Earlier this year I wrote a list of 15 things I would train salespeople on instead of social selling. Here are 10 more skills I would develop before I would worry about training in social selling.
- How to defend their pricing: Your pricing is the investment your client needs to make to produce the new results they’re after. When you lower your price, you are also reducing their investment. You defend your price because you defend the investment, ensuring your client gets the results they need.
- How to have difficult conversations: Selling is conversations and commitments. Producing results requires difficult conversations about access to other people, about money, and about the right plan to execute. Many of these conversations never happen because the salesperson doesn’t have the language to engage the customer successfully around tough issues.
- Befriend the gatekeeper: The role of the gatekeeper has changed. The digital gatekeeper is an obstacle. But gatekeepers now are those with the ability to provide you access to information and people. You need them on the team.
- Ask for referrals: Almost no one asks for referrals anymore. The failure to ask for referrals is especially true in business-to-business sales. But the people for whom you create value are more than happy to introduce you.
- How to do minimum viable research: It is best to separate research and prospecting. Some sales organizations need to do massive research. But most don’t need to do nearly as much as they believe necessary. You slow down your client acquisition and the results you produce for your clients when you take forever to make your calls.

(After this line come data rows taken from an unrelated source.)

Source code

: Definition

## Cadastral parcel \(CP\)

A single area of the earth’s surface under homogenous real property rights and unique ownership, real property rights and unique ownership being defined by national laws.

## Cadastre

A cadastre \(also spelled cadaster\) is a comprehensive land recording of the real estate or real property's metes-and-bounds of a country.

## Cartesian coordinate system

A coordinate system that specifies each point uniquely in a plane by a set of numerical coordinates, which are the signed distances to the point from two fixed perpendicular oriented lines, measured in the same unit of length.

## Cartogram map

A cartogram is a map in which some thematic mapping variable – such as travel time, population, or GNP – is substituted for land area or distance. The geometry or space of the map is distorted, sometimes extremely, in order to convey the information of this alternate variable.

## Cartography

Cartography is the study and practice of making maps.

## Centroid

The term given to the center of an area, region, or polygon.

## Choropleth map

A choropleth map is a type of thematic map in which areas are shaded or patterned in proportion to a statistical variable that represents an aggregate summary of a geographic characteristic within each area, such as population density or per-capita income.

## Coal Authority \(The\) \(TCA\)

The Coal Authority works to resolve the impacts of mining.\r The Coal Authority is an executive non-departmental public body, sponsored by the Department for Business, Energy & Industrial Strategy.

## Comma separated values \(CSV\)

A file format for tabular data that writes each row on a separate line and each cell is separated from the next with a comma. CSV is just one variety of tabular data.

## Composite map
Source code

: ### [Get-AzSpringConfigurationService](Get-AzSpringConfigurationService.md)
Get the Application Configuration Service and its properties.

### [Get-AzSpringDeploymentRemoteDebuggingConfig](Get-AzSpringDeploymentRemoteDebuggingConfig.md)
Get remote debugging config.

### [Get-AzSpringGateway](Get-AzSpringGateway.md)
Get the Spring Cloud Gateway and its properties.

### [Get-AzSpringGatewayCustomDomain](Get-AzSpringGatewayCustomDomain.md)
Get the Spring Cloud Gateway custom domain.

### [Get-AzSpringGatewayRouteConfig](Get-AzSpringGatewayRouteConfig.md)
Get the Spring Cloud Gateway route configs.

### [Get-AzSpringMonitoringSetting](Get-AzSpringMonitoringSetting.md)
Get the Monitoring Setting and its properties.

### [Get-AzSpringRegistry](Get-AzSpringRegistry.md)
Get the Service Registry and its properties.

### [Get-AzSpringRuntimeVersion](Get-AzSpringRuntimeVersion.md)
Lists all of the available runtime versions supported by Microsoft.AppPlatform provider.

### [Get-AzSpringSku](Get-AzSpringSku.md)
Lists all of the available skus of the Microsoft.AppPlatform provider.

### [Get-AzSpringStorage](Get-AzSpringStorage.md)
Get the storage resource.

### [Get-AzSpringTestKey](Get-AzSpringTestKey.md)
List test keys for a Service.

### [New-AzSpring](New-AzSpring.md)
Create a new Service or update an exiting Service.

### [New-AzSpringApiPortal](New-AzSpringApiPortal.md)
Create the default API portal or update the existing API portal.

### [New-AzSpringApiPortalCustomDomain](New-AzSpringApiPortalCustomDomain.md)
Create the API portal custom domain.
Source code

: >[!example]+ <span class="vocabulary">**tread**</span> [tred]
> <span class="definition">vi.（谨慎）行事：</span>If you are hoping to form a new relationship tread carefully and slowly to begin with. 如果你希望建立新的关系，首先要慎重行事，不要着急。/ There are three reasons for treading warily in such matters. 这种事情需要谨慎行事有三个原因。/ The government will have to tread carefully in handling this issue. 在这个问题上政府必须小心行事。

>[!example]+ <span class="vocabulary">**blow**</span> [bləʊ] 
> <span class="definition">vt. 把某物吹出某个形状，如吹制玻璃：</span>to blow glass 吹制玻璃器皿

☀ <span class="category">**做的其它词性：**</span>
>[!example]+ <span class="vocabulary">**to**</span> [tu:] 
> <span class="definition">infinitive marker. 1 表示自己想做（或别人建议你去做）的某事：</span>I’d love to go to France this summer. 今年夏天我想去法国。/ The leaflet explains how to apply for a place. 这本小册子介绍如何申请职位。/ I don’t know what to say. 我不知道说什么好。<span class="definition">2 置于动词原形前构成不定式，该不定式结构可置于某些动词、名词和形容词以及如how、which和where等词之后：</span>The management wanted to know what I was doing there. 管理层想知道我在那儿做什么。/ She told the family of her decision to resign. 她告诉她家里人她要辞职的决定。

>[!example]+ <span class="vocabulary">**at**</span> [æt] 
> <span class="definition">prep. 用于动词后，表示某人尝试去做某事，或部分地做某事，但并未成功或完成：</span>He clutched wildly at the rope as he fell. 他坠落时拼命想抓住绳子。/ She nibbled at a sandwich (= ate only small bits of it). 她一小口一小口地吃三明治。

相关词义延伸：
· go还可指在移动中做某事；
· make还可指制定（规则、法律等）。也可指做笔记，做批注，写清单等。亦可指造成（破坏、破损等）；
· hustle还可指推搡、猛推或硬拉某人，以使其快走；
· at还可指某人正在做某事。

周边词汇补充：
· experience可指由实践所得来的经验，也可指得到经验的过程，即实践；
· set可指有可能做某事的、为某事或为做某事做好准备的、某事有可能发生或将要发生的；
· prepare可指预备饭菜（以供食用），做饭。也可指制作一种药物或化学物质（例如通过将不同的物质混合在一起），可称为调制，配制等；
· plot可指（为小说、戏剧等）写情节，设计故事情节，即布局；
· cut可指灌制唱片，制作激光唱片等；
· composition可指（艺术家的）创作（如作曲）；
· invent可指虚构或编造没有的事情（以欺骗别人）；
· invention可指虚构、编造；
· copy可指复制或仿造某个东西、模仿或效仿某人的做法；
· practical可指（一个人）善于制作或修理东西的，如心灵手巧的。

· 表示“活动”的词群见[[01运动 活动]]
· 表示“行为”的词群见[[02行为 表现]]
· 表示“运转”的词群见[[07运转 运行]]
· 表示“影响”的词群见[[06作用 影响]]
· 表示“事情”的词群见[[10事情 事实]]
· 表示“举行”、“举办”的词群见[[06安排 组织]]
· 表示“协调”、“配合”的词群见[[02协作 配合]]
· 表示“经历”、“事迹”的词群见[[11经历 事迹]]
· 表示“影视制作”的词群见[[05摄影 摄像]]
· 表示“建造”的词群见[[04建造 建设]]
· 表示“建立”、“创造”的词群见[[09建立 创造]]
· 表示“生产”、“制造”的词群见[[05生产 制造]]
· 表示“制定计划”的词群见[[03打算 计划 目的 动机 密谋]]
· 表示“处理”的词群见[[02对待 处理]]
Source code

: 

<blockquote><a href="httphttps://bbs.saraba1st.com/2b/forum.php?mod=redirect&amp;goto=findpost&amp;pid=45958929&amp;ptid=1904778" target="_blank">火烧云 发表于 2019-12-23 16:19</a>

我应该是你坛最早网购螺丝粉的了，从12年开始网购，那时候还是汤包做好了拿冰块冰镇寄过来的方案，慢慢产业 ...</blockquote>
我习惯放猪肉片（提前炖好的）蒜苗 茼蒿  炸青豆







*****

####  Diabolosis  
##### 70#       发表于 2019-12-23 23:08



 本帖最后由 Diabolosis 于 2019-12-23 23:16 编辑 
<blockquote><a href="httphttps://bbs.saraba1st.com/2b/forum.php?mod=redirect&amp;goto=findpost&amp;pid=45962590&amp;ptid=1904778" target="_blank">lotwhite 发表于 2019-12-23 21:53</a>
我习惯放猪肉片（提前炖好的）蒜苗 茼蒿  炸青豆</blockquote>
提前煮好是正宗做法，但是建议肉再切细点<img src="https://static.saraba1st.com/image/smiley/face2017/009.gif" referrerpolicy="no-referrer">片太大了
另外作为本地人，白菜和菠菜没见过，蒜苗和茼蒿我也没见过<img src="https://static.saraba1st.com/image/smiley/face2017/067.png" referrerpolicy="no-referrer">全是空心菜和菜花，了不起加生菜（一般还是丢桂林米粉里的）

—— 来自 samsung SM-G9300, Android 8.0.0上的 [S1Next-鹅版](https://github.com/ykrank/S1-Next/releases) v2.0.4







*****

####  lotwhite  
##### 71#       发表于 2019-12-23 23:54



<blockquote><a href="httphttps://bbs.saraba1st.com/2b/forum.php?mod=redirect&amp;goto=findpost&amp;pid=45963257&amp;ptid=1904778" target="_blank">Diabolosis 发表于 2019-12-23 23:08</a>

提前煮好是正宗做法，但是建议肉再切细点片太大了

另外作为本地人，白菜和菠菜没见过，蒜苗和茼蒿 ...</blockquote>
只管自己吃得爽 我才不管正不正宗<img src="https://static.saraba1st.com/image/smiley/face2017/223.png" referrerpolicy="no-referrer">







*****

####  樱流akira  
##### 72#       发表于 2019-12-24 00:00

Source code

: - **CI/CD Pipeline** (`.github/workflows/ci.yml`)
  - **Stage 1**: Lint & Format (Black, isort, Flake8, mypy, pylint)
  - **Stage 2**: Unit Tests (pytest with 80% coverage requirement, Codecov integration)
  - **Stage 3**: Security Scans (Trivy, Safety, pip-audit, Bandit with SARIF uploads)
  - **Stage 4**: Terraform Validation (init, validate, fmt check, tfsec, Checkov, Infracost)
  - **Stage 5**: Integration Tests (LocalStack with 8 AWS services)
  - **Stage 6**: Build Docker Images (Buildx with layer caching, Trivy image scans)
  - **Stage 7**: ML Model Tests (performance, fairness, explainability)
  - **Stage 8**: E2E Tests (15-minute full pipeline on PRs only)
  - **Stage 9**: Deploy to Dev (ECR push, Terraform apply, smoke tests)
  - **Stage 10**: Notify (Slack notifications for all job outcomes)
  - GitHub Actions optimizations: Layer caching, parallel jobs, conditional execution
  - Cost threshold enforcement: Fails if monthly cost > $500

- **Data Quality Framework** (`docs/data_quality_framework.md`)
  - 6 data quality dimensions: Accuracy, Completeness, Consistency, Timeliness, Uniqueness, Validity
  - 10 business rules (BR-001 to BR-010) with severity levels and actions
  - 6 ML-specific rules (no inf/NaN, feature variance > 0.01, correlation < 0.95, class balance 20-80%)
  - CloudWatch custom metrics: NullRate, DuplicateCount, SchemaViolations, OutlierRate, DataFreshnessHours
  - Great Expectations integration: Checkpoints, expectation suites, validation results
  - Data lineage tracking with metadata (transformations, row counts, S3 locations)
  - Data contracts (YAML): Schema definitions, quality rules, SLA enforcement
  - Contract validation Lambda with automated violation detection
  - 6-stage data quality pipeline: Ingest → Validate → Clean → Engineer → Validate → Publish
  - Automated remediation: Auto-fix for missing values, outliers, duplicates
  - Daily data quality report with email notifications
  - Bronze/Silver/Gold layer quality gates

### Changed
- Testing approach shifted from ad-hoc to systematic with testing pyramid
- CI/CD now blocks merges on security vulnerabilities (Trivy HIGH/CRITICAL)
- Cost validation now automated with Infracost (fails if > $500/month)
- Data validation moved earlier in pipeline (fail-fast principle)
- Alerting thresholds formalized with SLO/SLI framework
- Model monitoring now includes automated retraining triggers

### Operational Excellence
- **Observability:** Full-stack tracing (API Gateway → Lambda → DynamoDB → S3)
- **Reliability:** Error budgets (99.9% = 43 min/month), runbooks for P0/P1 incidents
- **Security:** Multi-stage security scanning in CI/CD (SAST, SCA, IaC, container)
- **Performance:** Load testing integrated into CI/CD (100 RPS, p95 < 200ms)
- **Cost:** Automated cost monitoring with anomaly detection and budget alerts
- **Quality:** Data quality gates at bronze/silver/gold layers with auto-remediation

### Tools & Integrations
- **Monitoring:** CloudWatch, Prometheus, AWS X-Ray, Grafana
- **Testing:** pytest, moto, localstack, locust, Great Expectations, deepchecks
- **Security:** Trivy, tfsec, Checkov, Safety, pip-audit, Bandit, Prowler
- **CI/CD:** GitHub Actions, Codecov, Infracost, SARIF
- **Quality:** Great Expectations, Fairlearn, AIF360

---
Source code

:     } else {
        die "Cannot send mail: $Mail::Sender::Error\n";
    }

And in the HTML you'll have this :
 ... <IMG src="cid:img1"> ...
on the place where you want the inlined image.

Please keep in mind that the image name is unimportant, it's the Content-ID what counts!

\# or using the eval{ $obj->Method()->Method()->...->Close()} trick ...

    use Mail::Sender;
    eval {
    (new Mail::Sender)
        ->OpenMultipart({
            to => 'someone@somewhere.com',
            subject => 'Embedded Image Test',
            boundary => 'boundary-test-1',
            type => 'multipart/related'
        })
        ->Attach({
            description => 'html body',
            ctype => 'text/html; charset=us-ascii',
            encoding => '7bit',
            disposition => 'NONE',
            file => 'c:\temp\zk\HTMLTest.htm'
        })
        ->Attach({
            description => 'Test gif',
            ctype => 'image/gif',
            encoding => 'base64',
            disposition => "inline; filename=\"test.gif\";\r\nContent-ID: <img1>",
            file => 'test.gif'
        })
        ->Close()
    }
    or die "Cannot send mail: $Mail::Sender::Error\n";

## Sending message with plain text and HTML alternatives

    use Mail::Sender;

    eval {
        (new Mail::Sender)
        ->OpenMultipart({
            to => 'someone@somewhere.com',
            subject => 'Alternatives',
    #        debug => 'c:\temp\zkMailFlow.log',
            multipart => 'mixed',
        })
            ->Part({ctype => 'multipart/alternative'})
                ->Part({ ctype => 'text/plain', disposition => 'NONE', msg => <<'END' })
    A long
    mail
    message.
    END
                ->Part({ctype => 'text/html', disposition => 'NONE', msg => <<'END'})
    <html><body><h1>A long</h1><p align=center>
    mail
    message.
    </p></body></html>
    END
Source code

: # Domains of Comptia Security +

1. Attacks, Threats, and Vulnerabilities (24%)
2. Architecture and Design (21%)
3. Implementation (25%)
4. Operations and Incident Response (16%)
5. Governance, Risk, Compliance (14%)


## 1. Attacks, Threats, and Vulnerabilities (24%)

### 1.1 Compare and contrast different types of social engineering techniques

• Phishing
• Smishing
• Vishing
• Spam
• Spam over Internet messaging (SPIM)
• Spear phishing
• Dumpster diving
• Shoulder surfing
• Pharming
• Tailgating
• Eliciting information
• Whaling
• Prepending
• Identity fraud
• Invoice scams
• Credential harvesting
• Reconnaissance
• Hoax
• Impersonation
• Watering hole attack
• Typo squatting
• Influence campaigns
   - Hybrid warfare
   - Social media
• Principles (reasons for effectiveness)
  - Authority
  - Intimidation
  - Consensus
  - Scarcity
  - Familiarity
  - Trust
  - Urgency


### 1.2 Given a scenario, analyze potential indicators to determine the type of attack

- Prioritize their prospects and territory: Not all prospects are created equal. There are a lot of ways to plan your territory. Geography can work. So can the size of the potential opportunity. Different things work for different companies and different territories. Getting this right improves results, and it improves speed.
- How to refuse an RFP or control the process: If you aren’t shaping the decision factors and how the prospect weights them, it is tough to win an RFP. When you are asked to complete a blind RFP, you need to know how to push back in a way that allows you to get back to that shaping. Otherwise, you politely say, “No, thank you.”
- How to resolve concerns late in the sales cycle: Towards the end of your sales process, buyers want certainty that they are making the right decision. Leaving them alone to make this decision almost never works out in your favor. You have to control the process and be there for your client.
- How to use other-oriented language: I’ve heard a lot of salespeople use self-oriented language. They believe that talking about win-win deals, the need to be profitable, and their costs justify their need for their pricing. But it is self-oriented. “Other-oriented” language focuses on the investment the client needs to make to generate the results they need.
- How to plan a sales week: There is no such thing as time management. The only thing you can manage is what you do between the ticks on the clock. Planning that time to focus on doing the right work at the right time is critical to performing well. You need a plan for your whole week, lest you waste it bouncing around on the Internet.
Selling is more difficult than ever. You need chops. Go get some.